Police officers manning a check point quiz a driver going into the central business district on April 20, 2020, in Emakhandeni township, Bulawayo, Zimbabwe. - Roadblocks have been intensified to reduce the number of motorists and passengers entering the Central Business District since Zimbabwe President Emmerson Mnangagwa announced on April 19, 2020 a 14 day extension following the expiration of a 21 day lockdown imposed on March 30, 2020 to curb the spread of COVID-19 coronavirus pandemic. (Photo by ZINYANGE AUNTONY / AFP)

I moved to Zimbabwe in May 2019. There is something special about this country and I have been trying ever since to put my finger on what it actually is. Maybe the people, who are welcoming, easy going and easy to talk to. You can have a small talk with everyone at any time. You get randomly helped. One day, my tyre was flat at a parking lot and the security guard organised someone to help me change it. Or it is the beautiful weather. It rains but never too much. Its sunny and hot, but never too hot.

Harare is the capital city but it still has many places with open green fields. But when the country like everyone else closed down, it hit people hard. Many poor families depended on their small business selling vegetables, clothes and other items. They don’t have government systems to fall back on but rely on their extended families. If one member has a job, he carries the burden of supporting others.

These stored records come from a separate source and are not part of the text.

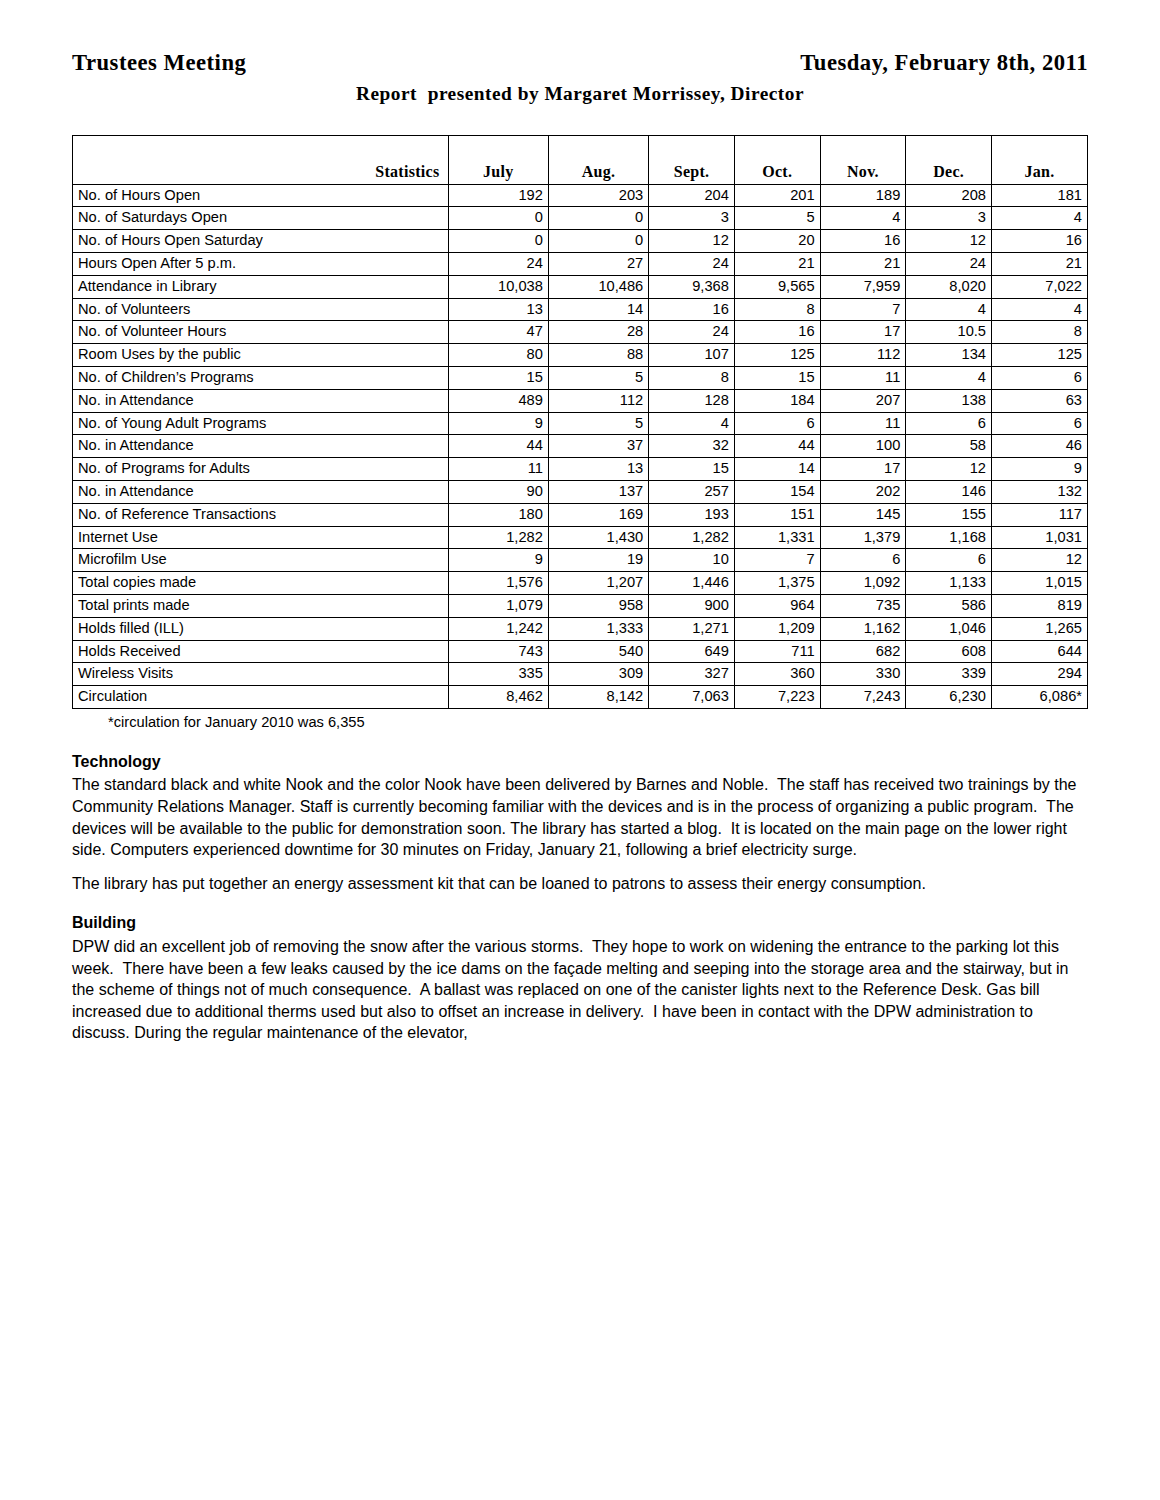Trustees Meeting Tuesday, February 8th, 2011
Report presented by Margaret Morrissey, Director
| Statistics | July | Aug. | Sept. | Oct. | Nov. | Dec. | Jan. |
| --- | --- | --- | --- | --- | --- | --- | --- |
| No. of Hours Open | 192 | 203 | 204 | 201 | 189 | 208 | 181 |
| No. of Saturdays Open | 0 | 0 | 3 | 5 | 4 | 3 | 4 |
| No. of Hours Open Saturday | 0 | 0 | 12 | 20 | 16 | 12 | 16 |
| Hours Open After 5 p.m. | 24 | 27 | 24 | 21 | 21 | 24 | 21 |
| Attendance in Library | 10,038 | 10,486 | 9,368 | 9,565 | 7,959 | 8,020 | 7,022 |
| No. of Volunteers | 13 | 14 | 16 | 8 | 7 | 4 | 4 |
| No. of Volunteer Hours | 47 | 28 | 24 | 16 | 17 | 10.5 | 8 |
| Room Uses by the public | 80 | 88 | 107 | 125 | 112 | 134 | 125 |
| No. of Children’s Programs | 15 | 5 | 8 | 15 | 11 | 4 | 6 |
| No. in Attendance | 489 | 112 | 128 | 184 | 207 | 138 | 63 |
| No. of Young Adult Programs | 9 | 5 | 4 | 6 | 11 | 6 | 6 |
| No. in Attendance | 44 | 37 | 32 | 44 | 100 | 58 | 46 |
| No. of Programs for Adults | 11 | 13 | 15 | 14 | 17 | 12 | 9 |
| No. in Attendance | 90 | 137 | 257 | 154 | 202 | 146 | 132 |
| No. of Reference Transactions | 180 | 169 | 193 | 151 | 145 | 155 | 117 |
| Internet Use | 1,282 | 1,430 | 1,282 | 1,331 | 1,379 | 1,168 | 1,031 |
| Microfilm Use | 9 | 19 | 10 | 7 | 6 | 6 | 12 |
| Total copies made | 1,576 | 1,207 | 1,446 | 1,375 | 1,092 | 1,133 | 1,015 |
| Total prints made | 1,079 | 958 | 900 | 964 | 735 | 586 | 819 |
| Holds filled (ILL) | 1,242 | 1,333 | 1,271 | 1,209 | 1,162 | 1,046 | 1,265 |
| Holds Received | 743 | 540 | 649 | 711 | 682 | 608 | 644 |
| Wireless Visits | 335 | 309 | 327 | 360 | 330 | 339 | 294 |
| Circulation | 8,462 | 8,142 | 7,063 | 7,223 | 7,243 | 6,230 | 6,086* |
*circulation for January 2010 was 6,355
Technology
The standard black and white Nook and the color Nook have been delivered by Barnes and Noble. The staff has received two trainings by the Community Relations Manager. Staff is currently becoming familiar with the devices and is in the process of organizing a public program. The devices will be available to the public for demonstration soon. The library has started a blog. It is located on the main page on the lower right side. Computers experienced downtime for 30 minutes on Friday, January 21, following a brief electricity surge.
The library has put together an energy assessment kit that can be loaned to patrons to assess their energy consumption.
Building
DPW did an excellent job of removing the snow after the various storms. They hope to work on widening the entrance to the parking lot this week. There have been a few leaks caused by the ice dams on the façade melting and seeping into the storage area and the stairway, but in the scheme of things not of much consequence. A ballast was replaced on one of the canister lights next to the Reference Desk. Gas bill increased due to additional therms used but also to offset an increase in delivery. I have been in contact with the DPW administration to discuss. During the regular maintenance of the elevator,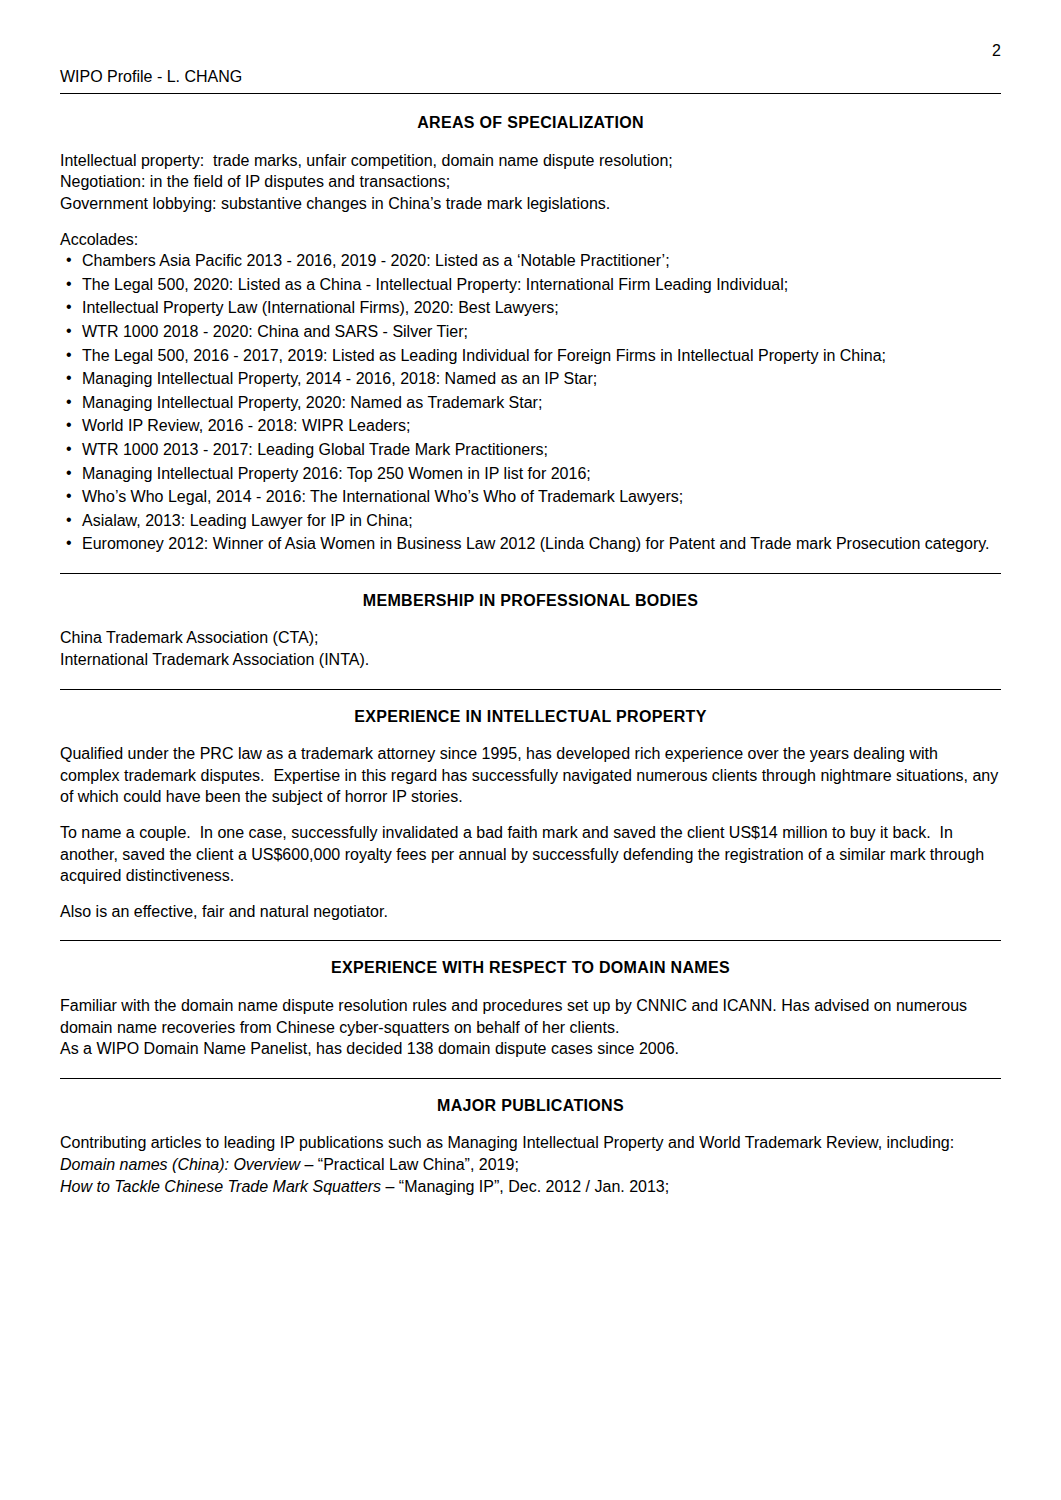2
WIPO Profile - L. CHANG
AREAS OF SPECIALIZATION
Intellectual property: trade marks, unfair competition, domain name dispute resolution;
Negotiation: in the field of IP disputes and transactions;
Government lobbying: substantive changes in China’s trade mark legislations.
Accolades:
Chambers Asia Pacific 2013 - 2016, 2019 - 2020: Listed as a ‘Notable Practitioner’;
The Legal 500, 2020: Listed as a China - Intellectual Property: International Firm Leading Individual;
Intellectual Property Law (International Firms), 2020: Best Lawyers;
WTR 1000 2018 - 2020: China and SARS - Silver Tier;
The Legal 500, 2016 - 2017, 2019: Listed as Leading Individual for Foreign Firms in Intellectual Property in China;
Managing Intellectual Property, 2014 - 2016, 2018: Named as an IP Star;
Managing Intellectual Property, 2020: Named as Trademark Star;
World IP Review, 2016 - 2018: WIPR Leaders;
WTR 1000 2013 - 2017: Leading Global Trade Mark Practitioners;
Managing Intellectual Property 2016: Top 250 Women in IP list for 2016;
Who’s Who Legal, 2014 - 2016: The International Who’s Who of Trademark Lawyers;
Asialaw, 2013: Leading Lawyer for IP in China;
Euromoney 2012: Winner of Asia Women in Business Law 2012 (Linda Chang) for Patent and Trade mark Prosecution category.
MEMBERSHIP IN PROFESSIONAL BODIES
China Trademark Association (CTA);
International Trademark Association (INTA).
EXPERIENCE IN INTELLECTUAL PROPERTY
Qualified under the PRC law as a trademark attorney since 1995, has developed rich experience over the years dealing with complex trademark disputes. Expertise in this regard has successfully navigated numerous clients through nightmare situations, any of which could have been the subject of horror IP stories.
To name a couple. In one case, successfully invalidated a bad faith mark and saved the client US$14 million to buy it back. In another, saved the client a US$600,000 royalty fees per annual by successfully defending the registration of a similar mark through acquired distinctiveness.
Also is an effective, fair and natural negotiator.
EXPERIENCE WITH RESPECT TO DOMAIN NAMES
Familiar with the domain name dispute resolution rules and procedures set up by CNNIC and ICANN. Has advised on numerous domain name recoveries from Chinese cyber-squatters on behalf of her clients.
As a WIPO Domain Name Panelist, has decided 138 domain dispute cases since 2006.
MAJOR PUBLICATIONS
Contributing articles to leading IP publications such as Managing Intellectual Property and World Trademark Review, including:
Domain names (China): Overview – “Practical Law China”, 2019;
How to Tackle Chinese Trade Mark Squatters – “Managing IP”, Dec. 2012 / Jan. 2013;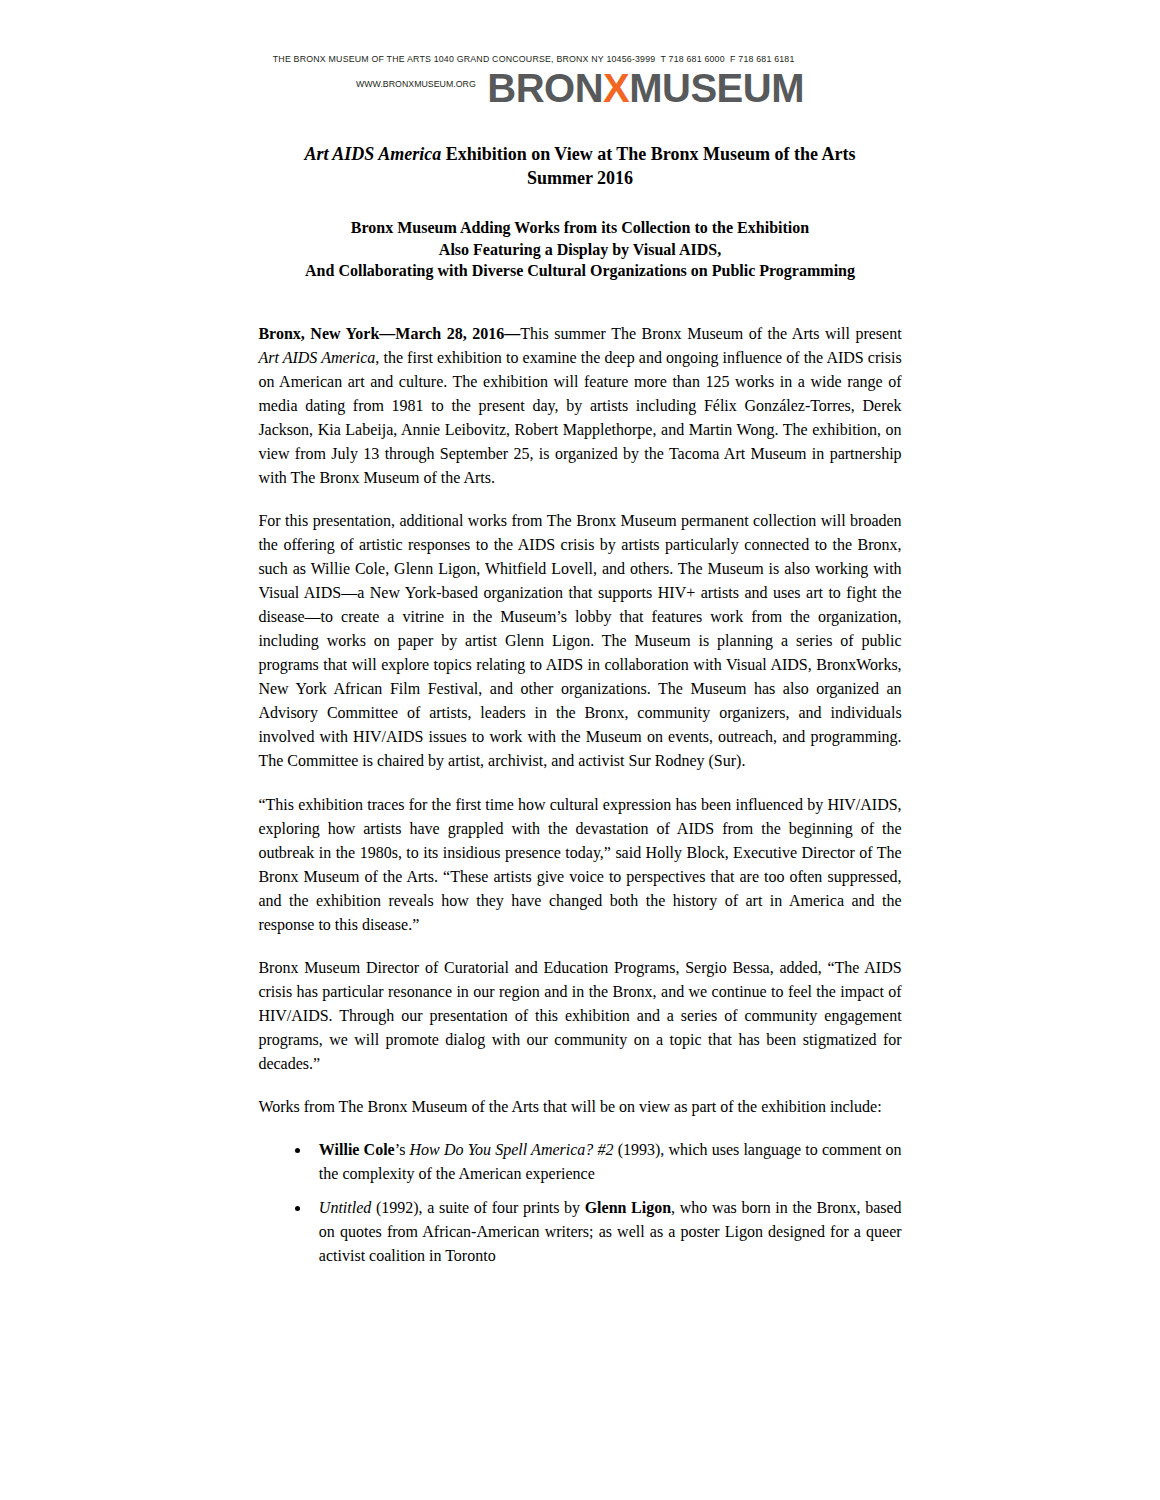THE BRONX MUSEUM OF THE ARTS 1040 GRAND CONCOURSE, BRONX NY 10456-3999 T 718 681 6000 F 718 681 6181
WWW.BRONXMUSEUM.ORG
BRONXMUSEUM
Art AIDS America Exhibition on View at The Bronx Museum of the Arts
Summer 2016
Bronx Museum Adding Works from its Collection to the Exhibition
Also Featuring a Display by Visual AIDS,
And Collaborating with Diverse Cultural Organizations on Public Programming
Bronx, New York—March 28, 2016—This summer The Bronx Museum of the Arts will present Art AIDS America, the first exhibition to examine the deep and ongoing influence of the AIDS crisis on American art and culture. The exhibition will feature more than 125 works in a wide range of media dating from 1981 to the present day, by artists including Félix González-Torres, Derek Jackson, Kia Labeija, Annie Leibovitz, Robert Mapplethorpe, and Martin Wong. The exhibition, on view from July 13 through September 25, is organized by the Tacoma Art Museum in partnership with The Bronx Museum of the Arts.
For this presentation, additional works from The Bronx Museum permanent collection will broaden the offering of artistic responses to the AIDS crisis by artists particularly connected to the Bronx, such as Willie Cole, Glenn Ligon, Whitfield Lovell, and others. The Museum is also working with Visual AIDS—a New York-based organization that supports HIV+ artists and uses art to fight the disease—to create a vitrine in the Museum’s lobby that features work from the organization, including works on paper by artist Glenn Ligon. The Museum is planning a series of public programs that will explore topics relating to AIDS in collaboration with Visual AIDS, BronxWorks, New York African Film Festival, and other organizations. The Museum has also organized an Advisory Committee of artists, leaders in the Bronx, community organizers, and individuals involved with HIV/AIDS issues to work with the Museum on events, outreach, and programming. The Committee is chaired by artist, archivist, and activist Sur Rodney (Sur).
“This exhibition traces for the first time how cultural expression has been influenced by HIV/AIDS, exploring how artists have grappled with the devastation of AIDS from the beginning of the outbreak in the 1980s, to its insidious presence today,” said Holly Block, Executive Director of The Bronx Museum of the Arts. “These artists give voice to perspectives that are too often suppressed, and the exhibition reveals how they have changed both the history of art in America and the response to this disease.”
Bronx Museum Director of Curatorial and Education Programs, Sergio Bessa, added, “The AIDS crisis has particular resonance in our region and in the Bronx, and we continue to feel the impact of HIV/AIDS. Through our presentation of this exhibition and a series of community engagement programs, we will promote dialog with our community on a topic that has been stigmatized for decades.”
Works from The Bronx Museum of the Arts that will be on view as part of the exhibition include:
Willie Cole’s How Do You Spell America? #2 (1993), which uses language to comment on the complexity of the American experience
Untitled (1992), a suite of four prints by Glenn Ligon, who was born in the Bronx, based on quotes from African-American writers; as well as a poster Ligon designed for a queer activist coalition in Toronto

Now in February 2021, we are still on lock down and will remain for a while. One critical aspect is health. People who live below the poverty line don’t have a health insurance and don’t pay attention to their health. I had a security guard who died of pancreatic cancer. It happened suddenly. From one week to the next, he didn’t come anymore. He had pain but never knew he had cancer until it killed him. This is not a rare case. People in Zimbabwe die 25 years earlier than in Europe.

We live in a world with stark differences. It all depends on which country you are born to, to which parents, that determines your fate. Not your IQ. This is why I believe, those who are rich, are not entitled to be rich, we should all come together and help each other to the best of our ability.